# Proposal for Chelmsford meet



## Mark T (Jan 28, 2012)

As I hinted at in the Oxford meet thread, I'm proposing a meet in the county town of Chelmsford since we seem to have quite a few Essex people in the forums.

Since there isn't currently an event in August, I would propose that month (gives me plenty of time to sort it out as well) and I suspect the best dates would be the Saturdays 18th or 25th August.  There is no reason why I couldn't switch to a Sunday (or a completely different date).

I would choose those dates because it's between the close of the summer olympics and start of the paraolympics.  Anyone coming by train potentially has to route through Stratford!

Since JD Wetherspoons seem to be favoured we have two:


The Ivory Peg: 575m from Rail/Coach station
The Thomas Mildmay: 750m from Rail/Coach station

Both are child friendly and have free WiFi.  I would favour the Peg since it seems to be quieter.

I know of a decent free car park that anyone with a sat nav should be able to find with not too much problem and is also about a 600m walk.

So, how many people would be interested in a meet in Chelmsford?


----------



## trophywench (Jan 29, 2012)

I'm not, bit too far LOL, but just bumping your thread!


----------



## Nicky1970 (Jan 29, 2012)

Sadly, I can't make either of those two dates as I'll have only just returned from "Olympics Avoidance".  
For the same reason I'll be missing the York and Brighton meets! Work will be getting in the way of the Birmingham meet (sadly, would love to go).
FWIW, October appears to be meet-free at the mo.


----------



## Emmal31 (Jan 30, 2012)

Hi,

I would be very interested as I live in Chelmsford, I have not been able to attend other meet up's because of the cost getting to the places. Those dates all work for me


----------



## Northerner (Feb 1, 2012)

C'mon you Chelmsfordites! 

http://www.diabetessupport.co.uk/boards/showthread.php?t=25224

Might be a possibility for me, about 3.5 hours on the train


----------



## ukjohn (Feb 2, 2012)

Just been checking trains etc, but I cant make this one. Fare is only ?30 and journey takes about four and a half hours which involves 2 trains, 1 underground and 1 bus, and the last train to get back home leaves at 5pm


----------



## Mark T (Feb 17, 2012)

Extracted material:
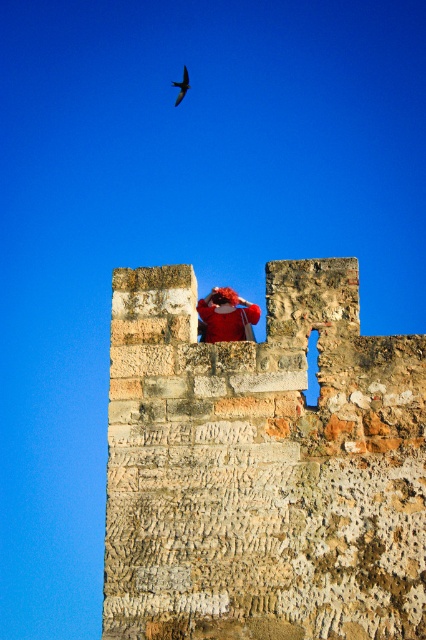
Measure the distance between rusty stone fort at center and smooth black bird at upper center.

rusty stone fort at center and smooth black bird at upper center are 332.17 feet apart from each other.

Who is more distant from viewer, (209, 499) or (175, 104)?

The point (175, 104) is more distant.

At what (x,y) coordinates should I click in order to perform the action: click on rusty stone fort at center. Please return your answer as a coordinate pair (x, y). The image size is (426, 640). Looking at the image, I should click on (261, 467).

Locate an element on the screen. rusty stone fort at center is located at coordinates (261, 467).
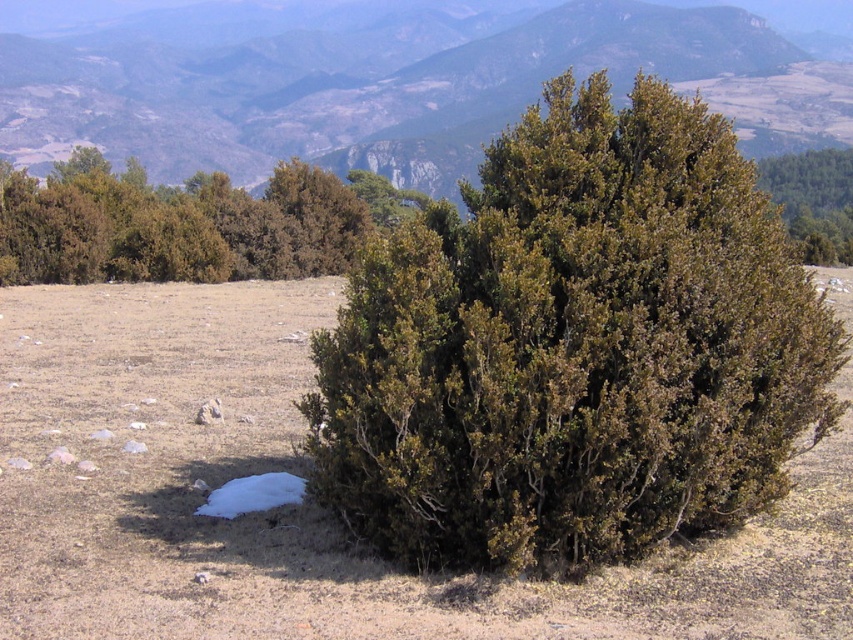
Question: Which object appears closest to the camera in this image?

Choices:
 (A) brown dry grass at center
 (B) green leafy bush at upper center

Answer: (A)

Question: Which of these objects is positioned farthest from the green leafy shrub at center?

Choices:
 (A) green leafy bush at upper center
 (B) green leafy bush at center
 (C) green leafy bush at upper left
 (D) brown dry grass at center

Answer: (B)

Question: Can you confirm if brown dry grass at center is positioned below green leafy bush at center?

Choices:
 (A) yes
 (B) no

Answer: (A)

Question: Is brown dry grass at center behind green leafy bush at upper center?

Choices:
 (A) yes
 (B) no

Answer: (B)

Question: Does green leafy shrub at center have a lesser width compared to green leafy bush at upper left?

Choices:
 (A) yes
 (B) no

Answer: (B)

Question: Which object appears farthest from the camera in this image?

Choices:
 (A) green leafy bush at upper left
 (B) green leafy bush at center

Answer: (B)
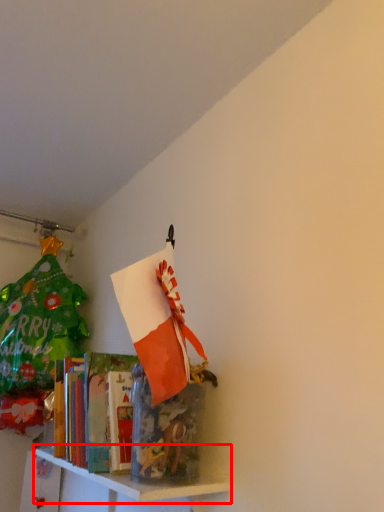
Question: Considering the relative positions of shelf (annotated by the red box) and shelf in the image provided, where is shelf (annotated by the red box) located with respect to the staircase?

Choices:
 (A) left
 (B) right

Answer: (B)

---

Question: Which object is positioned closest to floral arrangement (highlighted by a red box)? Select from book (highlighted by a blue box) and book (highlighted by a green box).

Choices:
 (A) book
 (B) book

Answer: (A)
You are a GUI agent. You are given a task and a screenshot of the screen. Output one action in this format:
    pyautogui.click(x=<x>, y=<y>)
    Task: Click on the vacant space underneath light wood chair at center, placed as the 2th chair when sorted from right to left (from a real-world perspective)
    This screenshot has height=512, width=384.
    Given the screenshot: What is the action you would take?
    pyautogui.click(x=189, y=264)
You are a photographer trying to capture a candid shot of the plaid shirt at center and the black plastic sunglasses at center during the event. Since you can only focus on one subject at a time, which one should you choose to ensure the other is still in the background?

Problem to solve:
Carry the forum thread about the proposed Chelmsford meet forward, starting after its last post header.

Task response:
Thought I would poke this one since no one else has recently 

Seems not that many people for who this is convenient (due to cost, travel time).  I'll hold the offer open but I think with not that much interest it's not worth it for 3 of us in the pub.

However, I'm in Chelmsford Central park at least once each weekend taking my little boy for a play in the playground and often ending up at one of the local Costa's for Coffee (mine) and Cake (his).  So I'm quite happy to bump into anyone if our paths should cross.

For anyone that it's useful to and doesn't mind a walk to the shops - that free car park on a weekend can be found here - http://g.co/maps/z53qk


----------



## HOBIE (Feb 19, 2012)

I worked on the referb on the " SARECENS HEAD " in the late 80s.  Right in the middle of chelmsford. Probable changed its name  5 times ?       Remember being a nice part of the country, Used to get up early & travel in van graft for for a few days & back,  (Young & Daft still havnt changed)     Good Luck & hope it all comes off !!


----------



## Dalaney (Mar 4, 2012)

I would love to go to a meet with other people  I live in suffolk but chelmsford is only an hour away for me so would be happy to travel


----------



## Dalaney (Mar 4, 2012)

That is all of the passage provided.